Several cases tested whether AI chatbots deployed in customer-service or consumer-interaction settings constitute unlawful interception under state and federal electronic-communications laws. In Taylor v. ConverseNow Technologies, a federal court allowed a putative class action claim under the California Invasion of Privacy Act (CIPA) against an SaaS company that allows restaurants to process customer phone calls using an AI assistant. The court focused on whether the chatbot provider could be treated as a “third party” interceptor, distinguishing between data used exclusively to benefit the consumer and data leveraged for the provider’s own commercial purposes, including system improvement.

In contrast, other courts have been more skeptical of attempts to apply electronic-communications statutes to AI training practices. In Rodriguez v. ByteDance, the court dismissed claims brought under CIPA and the federal Electronic Communications Privacy Act, concluding that allegations that the technology company used personal data to train AI systems were overly speculative absent more concrete facts about interception or disclosure.

AI Training Data and Invasion-of-Privacy Claims

Some lawsuits also involved allegations that companies collected or repurposed consumer data without adequate disclosure or consent. In Riganian v. LiveRamp, a putative class of consumers survived early dismissal after alleging that a data broker used AI tools to collect, combine, and sell personal information drawn from both online and offline sources. The court concluded that plaintiffs had plausibly alleged invasive and nonconsensual data practices sufficient to support common-law privacy claims under California law, as well as CIPA and the federal Wiretap Act.
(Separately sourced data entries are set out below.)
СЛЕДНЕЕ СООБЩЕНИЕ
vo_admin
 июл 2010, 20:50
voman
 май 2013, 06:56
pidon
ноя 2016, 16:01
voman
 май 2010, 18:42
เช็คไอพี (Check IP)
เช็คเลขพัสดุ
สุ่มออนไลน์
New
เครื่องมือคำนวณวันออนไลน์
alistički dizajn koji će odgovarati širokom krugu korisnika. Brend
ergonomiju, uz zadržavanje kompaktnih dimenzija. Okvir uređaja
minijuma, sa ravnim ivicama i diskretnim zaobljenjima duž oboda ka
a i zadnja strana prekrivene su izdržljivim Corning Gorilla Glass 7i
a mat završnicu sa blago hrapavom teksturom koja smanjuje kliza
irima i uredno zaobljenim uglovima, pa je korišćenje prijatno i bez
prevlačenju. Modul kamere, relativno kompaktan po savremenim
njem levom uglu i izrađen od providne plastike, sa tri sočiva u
III. Related Developments—State Legislative Action and the Courts

While privacy-related AI litigation continued to develop in the courts in 2025, state legislatures and court systems also took steps that might affect the future of privacy-related AI litigation.
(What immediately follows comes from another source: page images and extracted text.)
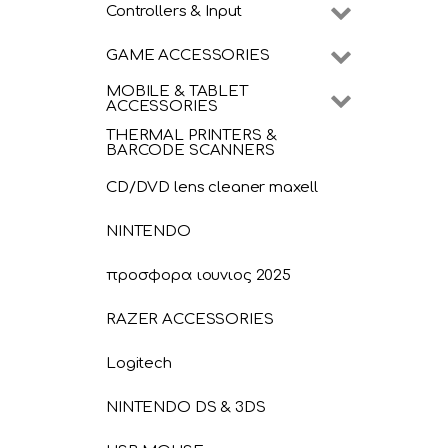
Controllers & Input
GAME ACCESSORIES
MOBILE & TABLET
ACCESSORIES
THERMAL PRINTERS &
BARCODE SCANNERS
CD/DVD lens cleaner maxell
NINTENDO
προσφορα ιουνιος 2025
RAZER ACCESSORIES
Logitech
NINTENDO DS & 3DS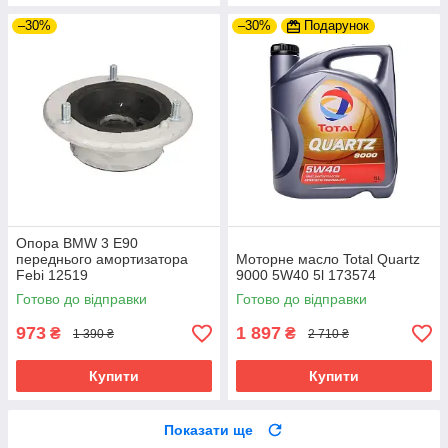
–30%
–30%
Подарунок
Опора BMW 3 E90
переднього амортизатора
Моторне масло Total Quartz
Febi 12519
9000 5W40 5l 173574
Готово до відправки
Готово до відправки
973
1 897
₴
₴
1 390 ₴
2 710 ₴
Купити
Купити
Показати ще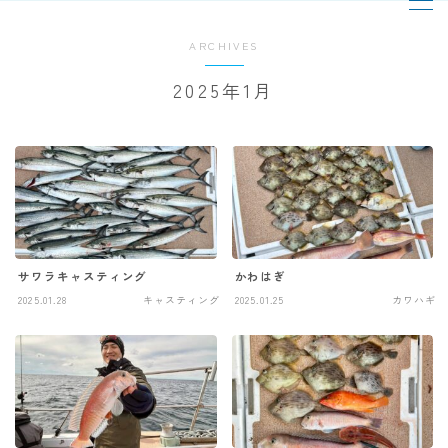
ARCHIVES
MENU
2025年1月
TOPページ
出船までの流れ
最新釣果
サワラキャスティング
かわはぎ
2025.01.28
キャスティング
2025.01.25
カワハギ
船の紹介
乗船料金
予約状況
In 2025, state legislatures across the country focused on AI regulation, with California, Colorado, and Texas working to implement new laws expressly addressing AI systems. More than half of the states enacted laws aimed at addressing privacy concerns stemming from the creation and spread of “deepfakes”—malicious digital alterations and dissemination of a person’s body or voice. State legislators and AGs continue to broadly oppose federal preemption of state AI laws, allowing states to maintain a role in AI governance.

Courts emerged as important institutional actors in AI governance. For example, the Arkansas Supreme Court adopted a rule requiring legal professionals to verify that AI tools used in connection with court work do not retain or reuse confidential data, warning that failure to do so could constitute professional misconduct. Other jurisdictions, including New York and Pennsylvania, issued similar guidance restricting the use of generative AI in ways that could compromise client confidentiality or judicial integrity.

Companies developing or deploying AI technologies should continue to monitor this rapidly evolving landscape as courts, regulators, and legislatures refine the contours of permissible data use.